Acoustic model adaptation logic 1704 may be configured to adapt generic acoustic model 1702 into an adapted acoustic model 1706 for a target near-end speaker. In an embodiment, acoustic model adaptation logic 1704 uses the speaker model (e.g., speaker model 208) obtained for the target near-end speaker to adapt generic acoustic model 1702. In accordance with such an embodiment, acoustic model adaptation logic 1702 uses speaker-dependent features of the speaker model associated with the target near-end user (that were extracted from speech signal 220 by feature extraction logic 202 as shown in FIG. 2) to adapt generic acoustic model 1702 into adapted acoustic model 1706. Language model 1710 contains a large list of words and their probability of occurrence in a given sequence. Each word contained in language model 1710 has an associated list of units. In accordance with certain embodiments, language model 1710 may also be adapted for the target near-end speaker. For example, different speakers may use different phrases to accomplish the same task. Therefore, it is likely that different users will have different probabilities of occurrences for various words in language model 1710. ASR stage 1734 may include logic that adapts language model 1710 as the user speaks over time.

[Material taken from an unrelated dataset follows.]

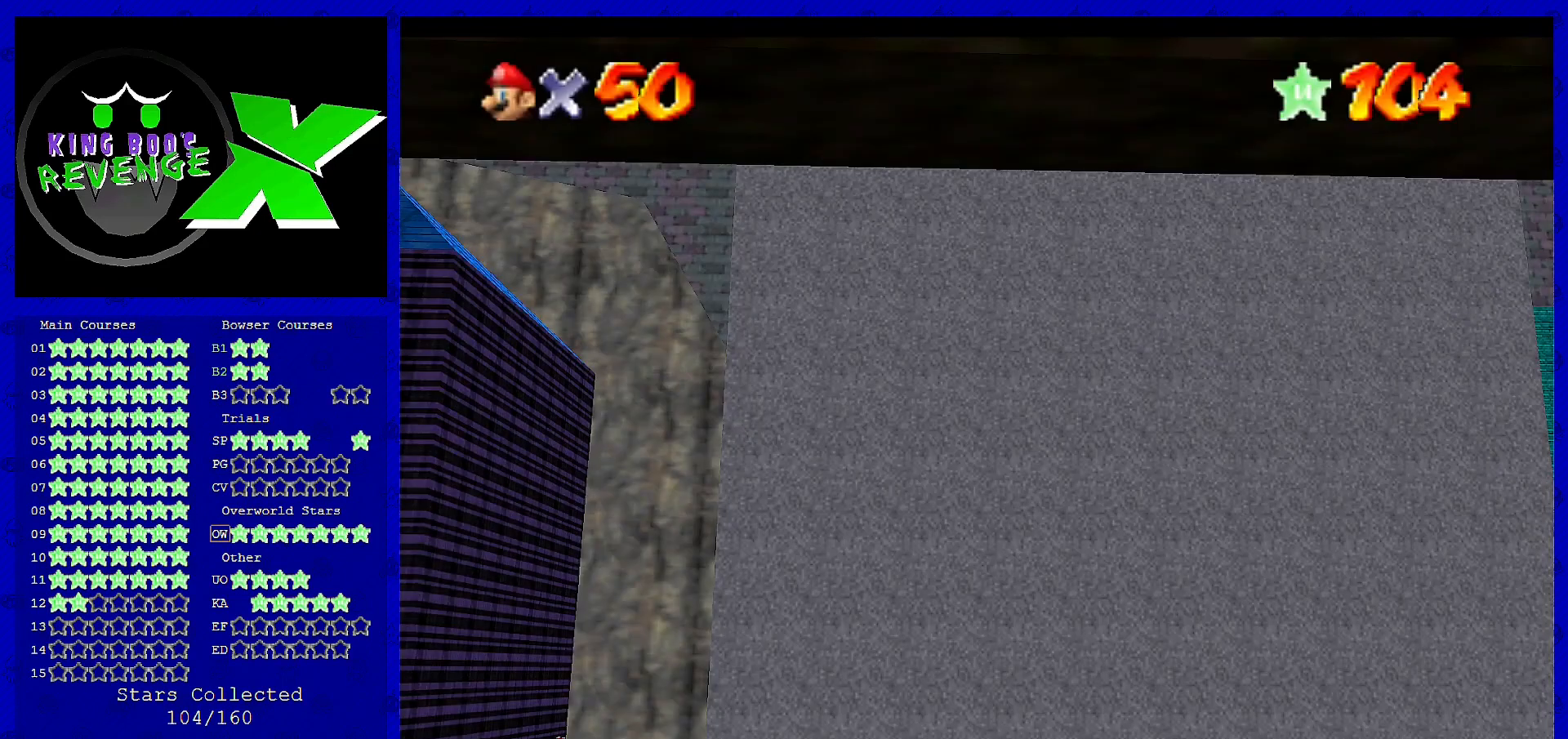
{"buttons": [], "left_stick": "center", "events": []}
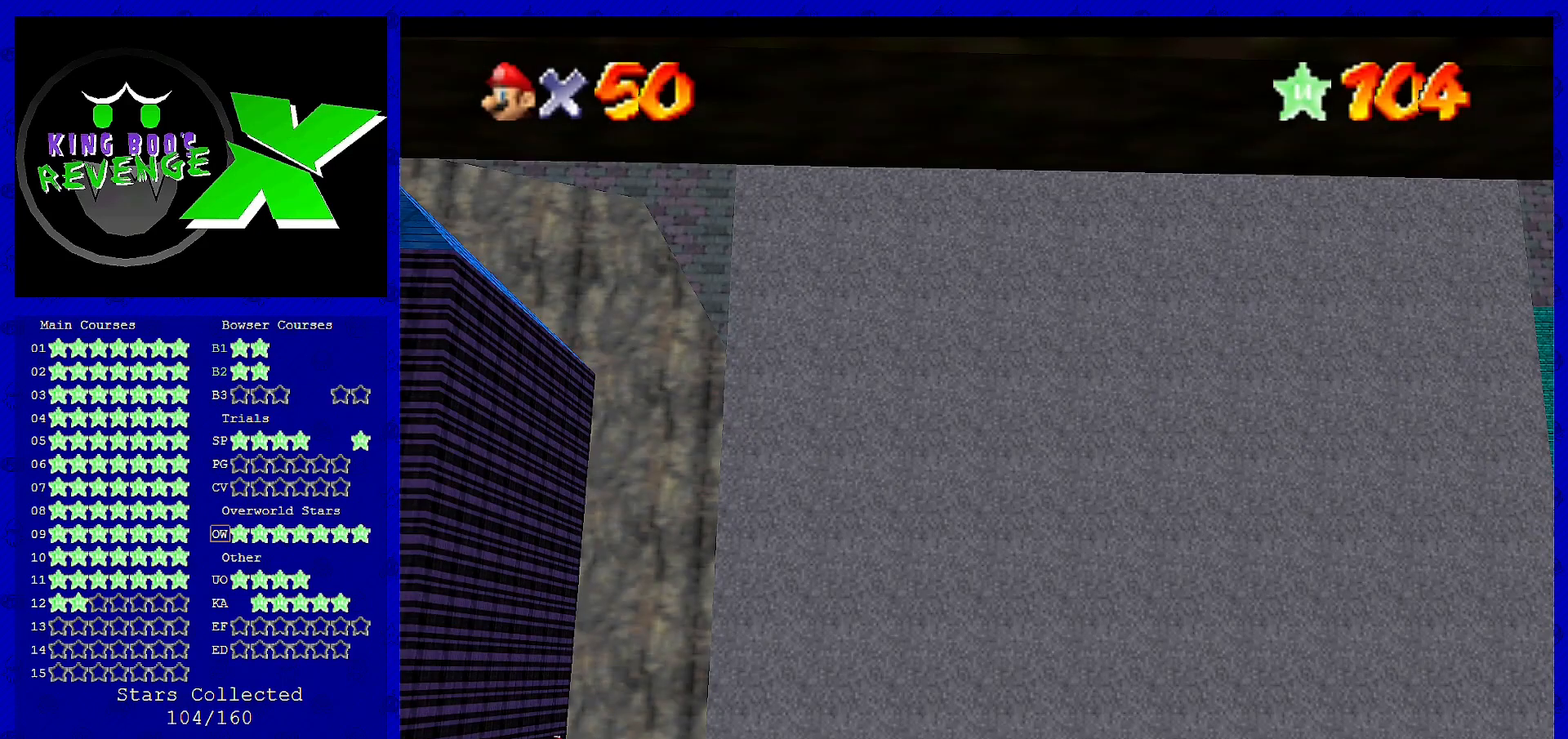
{"buttons": [], "left_stick": "center", "events": []}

Acoustic model adaptation logic 1704 may obtain speaker model 208 in response to the enablement of an SID-assisted mode for ASR stage 1734. For example, acoustic model adaptation logic 1704 may receive speaker identification information that includes a measure of confidence that indicates the likelihood that the particular portion of speech signal 1712 is associated with a target near-end speaker. Upon the measure of confidence reaching a threshold, the SID-assisted mode of ASR stage 1734 is enabled, and acoustic model adaptation logic 1704 accesses the speaker model (e.g., speaker model 208 as shown in FIG. 2) that is associated with the target near-end speaker. In an embodiment, acoustic model adaptation logic 1704 accesses the target near-end speaker's speaker model via an identifier included in speaker identification information received by acoustic model adaptation logic 1704. In another embodiment, the speaker model associated with the target near-end speaker is directly provided to acoustic model adaptation logic 1704 via the speaker identification information.


Acoustic model adaptation logic 1704 may continue to adapt generic acoustic model 1702 as the measure of confidence increases so that adapted acoustic model 1706 becomes more and more tailored for the target near-end speaker.


Speech recognition logic 1708 is configured to recognize a word or phrase spoken by the target near-end speaker. For example, speech recognition logic 1708 may obtain portion(s) of speech signal 1712 and compare features of the obtained portions to features of adapted acoustic model 1706 to find the equivalent units. Thereafter, speech recognition logic 1708 searches language model 1710 for the equivalent series of units. Upon finding a match, speech recognition logic 1708 causes certain operation(s) to be performed on communication device 102 that are associated with the matched series of units.


A potential issue may arise if a target near-end speaker has a strong accent and some of the words or phrases are often incorrectly recognized. To remedy such a deficiency, speech recognition logic 1708 may monitor the target near-end speaker's response to the ASR-recognized voice command 1714. If the target near-end speaker continues to try to speak the same words or phrases after the operation associated with voice command 1714 is issued, speech recognition logic 1708 may determine that the recognized words or phrases are wrong. On the other hand, if the target near-end speaker moves forward to a next logical task, speech recognition logic 1708 may determine that that the recognized words or phrases are correct. Such a technique may also improve the overall recognition accuracy over time as that target near-end speaker continues to use the ASR system if ASR stage 1734 uses only such correctly recognized words and phrases to further adapt and improve adapted acoustic model 1706.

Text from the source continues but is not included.